> **Instructions for the task**: Look through the material below. Return exactly the lines from the one with "Food and Culture" through the one with "Entreprise leader européen", both included.

Material for this exercise START

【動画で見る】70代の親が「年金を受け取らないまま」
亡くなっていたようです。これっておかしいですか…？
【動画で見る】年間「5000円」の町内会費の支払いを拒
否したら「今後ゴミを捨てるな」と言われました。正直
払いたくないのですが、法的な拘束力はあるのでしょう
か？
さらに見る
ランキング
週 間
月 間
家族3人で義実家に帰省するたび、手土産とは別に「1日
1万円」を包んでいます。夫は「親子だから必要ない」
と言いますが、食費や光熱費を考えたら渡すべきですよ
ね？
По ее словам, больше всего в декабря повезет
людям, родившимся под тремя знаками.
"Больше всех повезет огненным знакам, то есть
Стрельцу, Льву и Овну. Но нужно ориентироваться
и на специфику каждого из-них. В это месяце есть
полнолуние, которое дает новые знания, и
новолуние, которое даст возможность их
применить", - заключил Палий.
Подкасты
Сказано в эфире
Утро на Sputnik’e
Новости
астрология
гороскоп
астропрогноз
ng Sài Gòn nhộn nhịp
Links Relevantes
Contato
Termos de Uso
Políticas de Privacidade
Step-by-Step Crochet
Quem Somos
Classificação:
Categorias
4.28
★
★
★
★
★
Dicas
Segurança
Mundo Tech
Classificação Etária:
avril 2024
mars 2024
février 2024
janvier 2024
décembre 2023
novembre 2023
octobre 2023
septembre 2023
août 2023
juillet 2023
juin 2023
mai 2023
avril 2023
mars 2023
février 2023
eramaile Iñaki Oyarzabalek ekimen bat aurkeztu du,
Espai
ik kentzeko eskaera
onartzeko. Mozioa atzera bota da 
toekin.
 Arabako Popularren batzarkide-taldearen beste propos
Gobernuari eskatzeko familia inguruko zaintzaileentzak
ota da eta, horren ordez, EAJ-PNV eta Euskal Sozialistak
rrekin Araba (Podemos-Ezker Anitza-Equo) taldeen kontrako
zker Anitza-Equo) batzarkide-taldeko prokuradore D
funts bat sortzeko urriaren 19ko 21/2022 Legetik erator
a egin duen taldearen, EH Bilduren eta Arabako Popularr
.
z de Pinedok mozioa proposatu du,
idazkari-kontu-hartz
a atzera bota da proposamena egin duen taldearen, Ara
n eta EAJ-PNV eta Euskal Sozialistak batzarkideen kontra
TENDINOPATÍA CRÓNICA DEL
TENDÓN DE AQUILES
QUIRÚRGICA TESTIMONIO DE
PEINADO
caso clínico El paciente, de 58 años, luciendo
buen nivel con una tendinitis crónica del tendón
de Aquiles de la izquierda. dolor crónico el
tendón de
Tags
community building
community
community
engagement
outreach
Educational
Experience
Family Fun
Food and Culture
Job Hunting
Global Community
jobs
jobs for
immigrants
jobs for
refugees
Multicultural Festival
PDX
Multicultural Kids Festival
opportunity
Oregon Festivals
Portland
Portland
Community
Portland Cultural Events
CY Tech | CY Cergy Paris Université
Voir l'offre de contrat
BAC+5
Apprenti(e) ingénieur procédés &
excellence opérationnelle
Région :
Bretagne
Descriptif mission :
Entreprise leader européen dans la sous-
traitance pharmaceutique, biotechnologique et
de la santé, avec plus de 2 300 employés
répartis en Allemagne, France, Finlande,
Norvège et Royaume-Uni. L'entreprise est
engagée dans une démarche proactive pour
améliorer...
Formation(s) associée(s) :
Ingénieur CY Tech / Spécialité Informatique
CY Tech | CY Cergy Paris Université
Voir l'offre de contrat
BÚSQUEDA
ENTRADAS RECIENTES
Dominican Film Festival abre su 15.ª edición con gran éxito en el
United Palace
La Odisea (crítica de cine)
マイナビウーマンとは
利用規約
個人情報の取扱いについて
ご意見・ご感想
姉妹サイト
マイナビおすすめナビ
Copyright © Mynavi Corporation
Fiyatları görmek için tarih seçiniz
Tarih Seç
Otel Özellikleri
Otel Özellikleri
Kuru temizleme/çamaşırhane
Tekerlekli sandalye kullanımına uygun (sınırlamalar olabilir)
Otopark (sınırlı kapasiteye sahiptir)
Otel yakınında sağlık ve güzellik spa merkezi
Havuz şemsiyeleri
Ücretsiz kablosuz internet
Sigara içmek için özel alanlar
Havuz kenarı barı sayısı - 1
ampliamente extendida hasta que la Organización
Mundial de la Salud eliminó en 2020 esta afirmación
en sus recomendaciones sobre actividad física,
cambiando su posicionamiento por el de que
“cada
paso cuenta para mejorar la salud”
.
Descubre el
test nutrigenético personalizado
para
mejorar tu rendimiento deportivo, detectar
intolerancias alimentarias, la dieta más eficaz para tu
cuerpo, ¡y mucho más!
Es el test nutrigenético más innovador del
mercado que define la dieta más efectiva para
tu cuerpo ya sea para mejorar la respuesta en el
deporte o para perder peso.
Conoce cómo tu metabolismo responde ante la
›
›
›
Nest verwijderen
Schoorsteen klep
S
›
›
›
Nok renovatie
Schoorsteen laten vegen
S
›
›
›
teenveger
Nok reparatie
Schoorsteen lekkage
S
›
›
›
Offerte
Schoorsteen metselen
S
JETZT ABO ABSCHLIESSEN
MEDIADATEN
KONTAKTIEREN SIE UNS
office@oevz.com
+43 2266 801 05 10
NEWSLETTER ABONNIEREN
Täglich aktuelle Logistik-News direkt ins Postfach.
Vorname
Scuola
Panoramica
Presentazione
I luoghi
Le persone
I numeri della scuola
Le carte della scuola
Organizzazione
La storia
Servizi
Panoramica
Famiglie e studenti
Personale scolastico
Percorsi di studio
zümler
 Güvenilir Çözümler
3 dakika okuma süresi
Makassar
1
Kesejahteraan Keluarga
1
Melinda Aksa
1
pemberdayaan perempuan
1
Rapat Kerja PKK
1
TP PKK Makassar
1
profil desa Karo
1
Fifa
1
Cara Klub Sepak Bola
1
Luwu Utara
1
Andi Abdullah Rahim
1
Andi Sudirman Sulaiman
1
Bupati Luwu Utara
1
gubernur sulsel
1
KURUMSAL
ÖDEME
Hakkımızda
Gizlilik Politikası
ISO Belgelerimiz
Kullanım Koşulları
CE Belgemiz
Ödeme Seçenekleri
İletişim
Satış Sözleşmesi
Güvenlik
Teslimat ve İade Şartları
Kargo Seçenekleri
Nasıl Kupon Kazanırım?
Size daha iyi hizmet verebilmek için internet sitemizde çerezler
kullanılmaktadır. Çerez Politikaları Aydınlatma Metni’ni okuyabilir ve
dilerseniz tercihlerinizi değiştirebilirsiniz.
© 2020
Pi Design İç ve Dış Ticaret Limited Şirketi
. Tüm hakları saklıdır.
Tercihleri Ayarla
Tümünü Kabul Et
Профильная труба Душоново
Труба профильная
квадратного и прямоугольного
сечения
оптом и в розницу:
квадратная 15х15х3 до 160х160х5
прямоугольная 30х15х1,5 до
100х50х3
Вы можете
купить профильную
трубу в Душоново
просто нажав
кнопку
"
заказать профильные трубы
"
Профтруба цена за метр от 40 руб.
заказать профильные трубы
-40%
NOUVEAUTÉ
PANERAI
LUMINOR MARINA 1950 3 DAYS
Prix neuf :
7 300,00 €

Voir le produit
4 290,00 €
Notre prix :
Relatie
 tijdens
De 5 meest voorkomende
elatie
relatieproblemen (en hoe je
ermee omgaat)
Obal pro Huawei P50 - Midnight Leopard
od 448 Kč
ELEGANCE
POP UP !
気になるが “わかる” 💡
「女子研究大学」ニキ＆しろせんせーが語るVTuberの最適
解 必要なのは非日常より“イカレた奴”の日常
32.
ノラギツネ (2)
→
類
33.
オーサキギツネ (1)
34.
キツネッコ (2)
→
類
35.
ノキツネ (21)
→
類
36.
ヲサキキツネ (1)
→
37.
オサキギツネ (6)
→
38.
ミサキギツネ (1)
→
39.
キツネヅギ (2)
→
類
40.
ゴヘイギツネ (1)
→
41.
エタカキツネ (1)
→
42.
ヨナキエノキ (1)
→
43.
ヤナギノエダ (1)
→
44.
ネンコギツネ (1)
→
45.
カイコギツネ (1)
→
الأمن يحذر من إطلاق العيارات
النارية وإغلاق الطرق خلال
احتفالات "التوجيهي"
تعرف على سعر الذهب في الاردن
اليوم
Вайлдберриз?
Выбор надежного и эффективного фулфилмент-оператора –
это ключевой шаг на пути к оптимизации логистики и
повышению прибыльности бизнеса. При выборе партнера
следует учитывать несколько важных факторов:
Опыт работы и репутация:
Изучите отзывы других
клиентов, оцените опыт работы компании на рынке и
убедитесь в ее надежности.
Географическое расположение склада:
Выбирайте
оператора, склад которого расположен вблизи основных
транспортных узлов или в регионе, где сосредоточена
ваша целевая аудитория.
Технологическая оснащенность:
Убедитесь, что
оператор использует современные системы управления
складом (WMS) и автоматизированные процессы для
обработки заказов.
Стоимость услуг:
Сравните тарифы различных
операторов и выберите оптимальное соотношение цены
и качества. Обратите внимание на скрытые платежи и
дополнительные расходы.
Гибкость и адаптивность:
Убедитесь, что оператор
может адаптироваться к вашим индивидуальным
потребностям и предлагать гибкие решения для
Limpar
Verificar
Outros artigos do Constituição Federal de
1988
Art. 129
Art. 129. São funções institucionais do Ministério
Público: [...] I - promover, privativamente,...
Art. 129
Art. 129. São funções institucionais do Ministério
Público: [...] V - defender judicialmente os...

Material for this exercise END

> **Result below**:
Food and Culture
Job Hunting
Global Community
jobs
jobs for
immigrants
jobs for
refugees
Multicultural Festival
PDX
Multicultural Kids Festival
opportunity
Oregon Festivals
Portland
Portland
Community
Portland Cultural Events
CY Tech | CY Cergy Paris Université
Voir l'offre de contrat
BAC+5
Apprenti(e) ingénieur procédés &
excellence opérationnelle
Région :
Bretagne
Descriptif mission :
Entreprise leader européen dans la sous-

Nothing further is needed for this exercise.